Fivehead Woods and Meadow
- Location of Fivehead Woods and Meadow.
- Area of search: Somerset
- Grid reference: ST331231
- Coordinates: 51°00′12″N 2°57′17″W﻿ / ﻿51.00338°N 2.95483°W
- Interest: Biological
- Area: 62.4 hectares (0.624 km^{2}; 0.241 sq mi)
- Notification date: 1989

= Fivehead Woods and Meadow =

Protected area in Somerset, England

Fivehead Woods and Meadow is a 62.4 hectare (154.2 acre) biological Site of Special Scientific Interest near the village of Fivehead in Somerset, notified in 1989.

This woodland complex is situated on a ridge of land overlooking West Sedgemoor.
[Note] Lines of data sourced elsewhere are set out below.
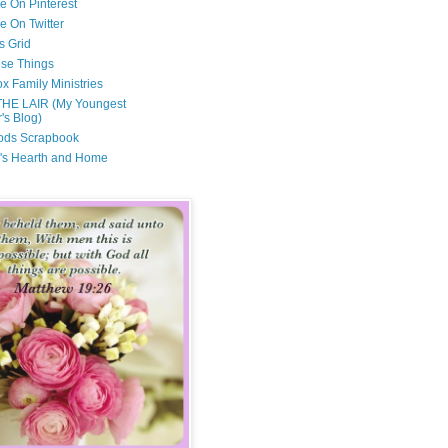
e On Pinterest
e On Twitter
s Grid
ese Things
x Family Ministries
THE LAIR (My Youngest
's Blog)
ods Scrapbook
's Hearth and Home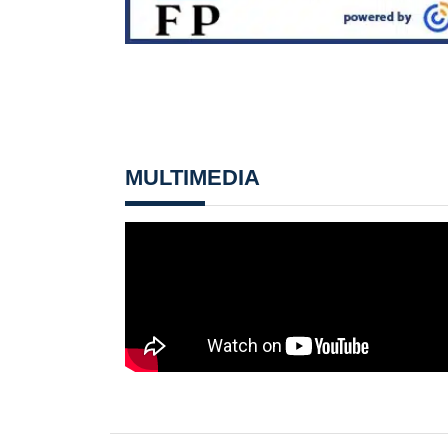
MULTIMEDIA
The site includes a large breeding colony of grey herons (Ardea cinerea) in one of the woods and breeding pairs of nightingales (Luscinia megarhynchos) as well. Buzzards (Buteo buteo), and sparrowhawks (Accipiter nisus) also breed. The common dormouse (Muscardinus avellanarius), a rare species, is found in at least one of the woods. Swell Wood, which is part of the site, is a Royal Society for the Protection of Birds (RSPB) Reserve.